Sunday Dinners

When I was in college in the late ’70s, one of my friends whose family lived in the town would bribe me to go to his Baptist church’s Sunday school for young adults by promising Sunday dinner at his grandmother’s house.  I wasn’t much of a hard party-er on Saturday nights, so it was no hardship to get up for Sunday school.  And it was worth it for the Sunday dinner.

Ron’s grandmother, Dodi, was a tiny woman somewhere in her late seventies.  She wore thick glasses and was hard of hearing.  She lived alone in a small house in a neighborhood that was on its way down, but still had a number of working-class people living there in rows of identical houses.  Dodi spent her entire week shopping for and preparing Sunday dinner for her family and whatever friends they brought along.  Usually the crowd was at least six people, and sometimes as many as eight or ten.

Dodi’s income was small, so she clipped coupons and watched the grocery store circulars in the paper, and made her plans.  She didn’t drive.  Sometimes one of her grandchildren would take her shopping, but often she took the bus to the grocery store and back.

After Sunday school and church we would go over to her house around noon for dinner.  Her meals always featured several dishes of classic Southern food like fried chicken and mashed potatoes, green beans, biscuits, or ham, or meatloaf, and casseroles from Good Housekeeping or recipes in the newspaper.  Sometimes there was a Jello salad, a favorite treat for women of her generation.  There was always pie or cake for dessert.  It was plain food but always delicious to me.  As I recall, we served ourselves buffet-style and ate in the kitchen if the group was smaller.  I remember a linoleum floor and white metal cabinets.

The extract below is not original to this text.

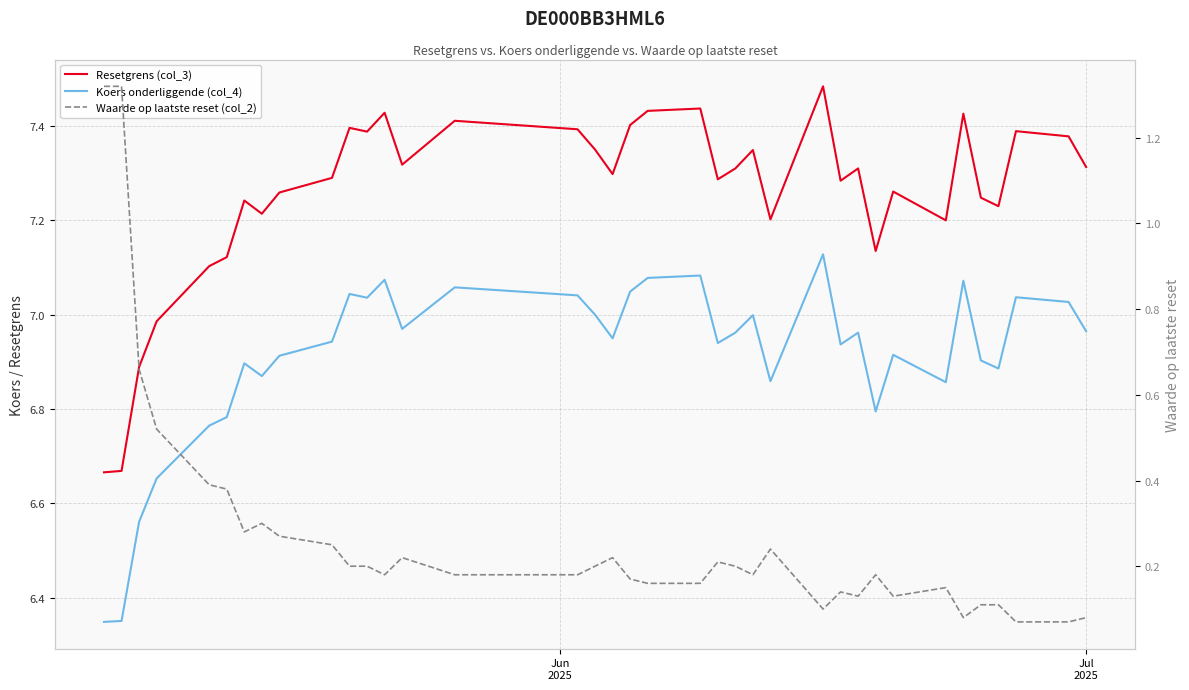

At which label is Koers onderliggende (col_4) closest to 6?

Jun
2025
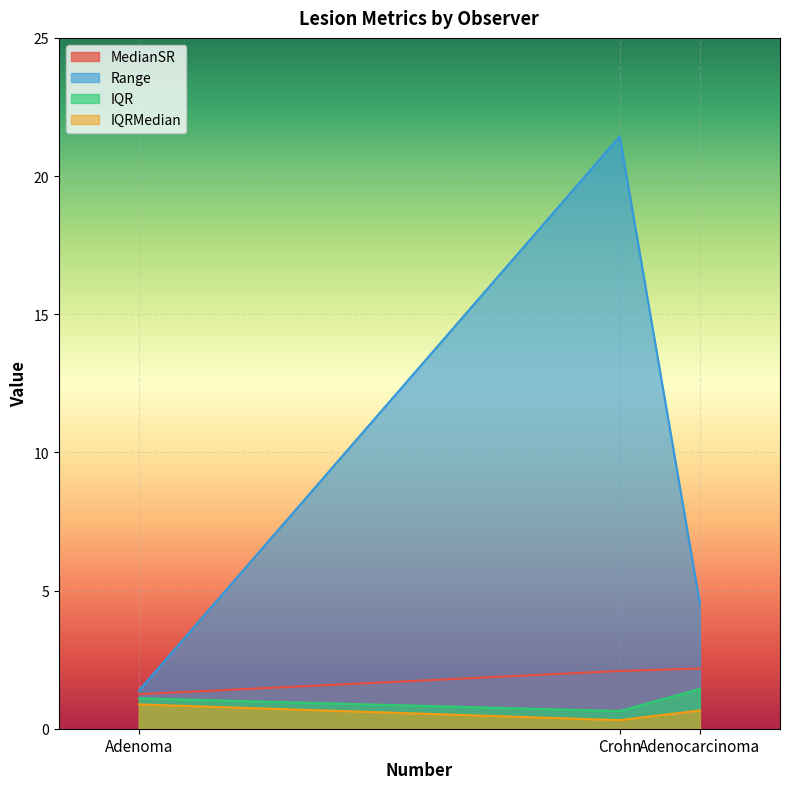

True or false: IQRMedian has a value of 0.2 at Adenocarcinoma.

False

Her daughter or one of the grandchildren invariably complained about something she’d cooked.  They made fun of her because she couldn’t hear, and because all she talked about was the shopping she’d done and how much she’d saved with her coupons and bargain-hunting.  She just laughed at what they said.  I think it hurt my feelings more than it hurt hers, but maybe she just couldn’t hear what they were saying.

I wondered, why does she go to so much trouble?  She was old and she had to be tired from trudging back and forth with groceries and doing all that cooking.  It’s taken me years to understand why.  She wanted to see her family, pure and simple, and making a meal was a sure way to get them to come.  Cooking for her was how she showed her love.  Planning and making the meal every week gave her something to do and something to look forward to.  It was an event she could count on.

Four or five years later she developed dementia, and the Sunday dinners went away, never to come back.  No one else in the family stepped up to carry them on, except for Thanksgiving and Christmas.